Items covered by the code include those that have a Universal Product Code (UPC), a Price look-up code (PLU), or other barcodes that are scanned at the point of sale by a barcode reader. The code does not apply to items that are individually priced (that is, they have a price tag), items that are weighed (such as produce), prescription drugs, and cosmetics available only "behind-the-counter".

===Problem resolution===
A customer unsatisfied with the cashier's point-of-sale resolution for a price discrepancy should first attempt to resolve it with the shop's manager or supervisor. If this does not result in a resolution, the consumer may call the Retail Council of Canada Scanner Price Accuracy Committee at a toll-free telephone number to register a complaint. About 92% of the 1000 annual calls received by the committee are not legitimate complaints.

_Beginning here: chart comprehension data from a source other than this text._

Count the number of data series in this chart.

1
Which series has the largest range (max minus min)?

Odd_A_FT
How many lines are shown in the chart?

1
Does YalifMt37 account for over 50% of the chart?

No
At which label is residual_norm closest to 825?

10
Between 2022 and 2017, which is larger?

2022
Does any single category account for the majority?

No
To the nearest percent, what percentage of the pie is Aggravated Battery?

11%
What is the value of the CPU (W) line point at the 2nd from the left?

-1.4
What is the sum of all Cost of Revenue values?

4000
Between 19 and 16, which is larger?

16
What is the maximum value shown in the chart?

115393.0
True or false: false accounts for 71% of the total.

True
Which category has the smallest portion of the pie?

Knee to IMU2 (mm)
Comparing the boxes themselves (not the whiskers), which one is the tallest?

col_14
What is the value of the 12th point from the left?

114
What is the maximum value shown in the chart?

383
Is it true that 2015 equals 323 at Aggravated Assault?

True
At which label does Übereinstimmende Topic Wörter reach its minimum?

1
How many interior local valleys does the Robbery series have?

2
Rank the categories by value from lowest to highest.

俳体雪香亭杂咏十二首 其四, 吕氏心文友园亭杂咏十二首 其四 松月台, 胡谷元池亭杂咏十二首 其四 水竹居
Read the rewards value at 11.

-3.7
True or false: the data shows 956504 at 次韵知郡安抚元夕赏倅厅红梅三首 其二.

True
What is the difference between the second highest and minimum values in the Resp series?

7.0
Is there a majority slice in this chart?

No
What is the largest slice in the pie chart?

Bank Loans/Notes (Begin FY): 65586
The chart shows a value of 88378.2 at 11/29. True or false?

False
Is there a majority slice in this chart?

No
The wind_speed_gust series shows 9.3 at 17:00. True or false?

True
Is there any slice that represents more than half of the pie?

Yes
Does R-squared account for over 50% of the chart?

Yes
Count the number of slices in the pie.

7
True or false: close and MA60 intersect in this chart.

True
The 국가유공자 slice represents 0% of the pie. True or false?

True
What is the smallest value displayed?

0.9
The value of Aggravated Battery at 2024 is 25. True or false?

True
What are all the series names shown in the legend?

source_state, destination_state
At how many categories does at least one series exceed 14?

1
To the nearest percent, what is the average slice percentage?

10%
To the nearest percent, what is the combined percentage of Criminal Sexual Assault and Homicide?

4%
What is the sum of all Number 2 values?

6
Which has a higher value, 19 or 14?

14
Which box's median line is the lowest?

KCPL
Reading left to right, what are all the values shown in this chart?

Incorrect charges for individually priced items are covered by the Competition Act, and unresolved price discrepancies reported to the Competition Bureau.

==Participation==
There are few participating retail chains, but they represent over 7,000 shops throughout Canada, excluding those in Quebec which are covered by the provincial Consumer Protection Act with a similar compulsory policy. Among them are Best Buy, Canadian Tire, Costco, Giant Tiger, Home Depot, Lawtons, Loblaw Companies, Rona, Safeway, Shoppers Drug Mart, Sobeys, Toys "R" Us, and Walmart.

Shops of participating merchants are required to post a sign about the code near the entrance to the shop, and some also post a notice or sticker at the point of sale.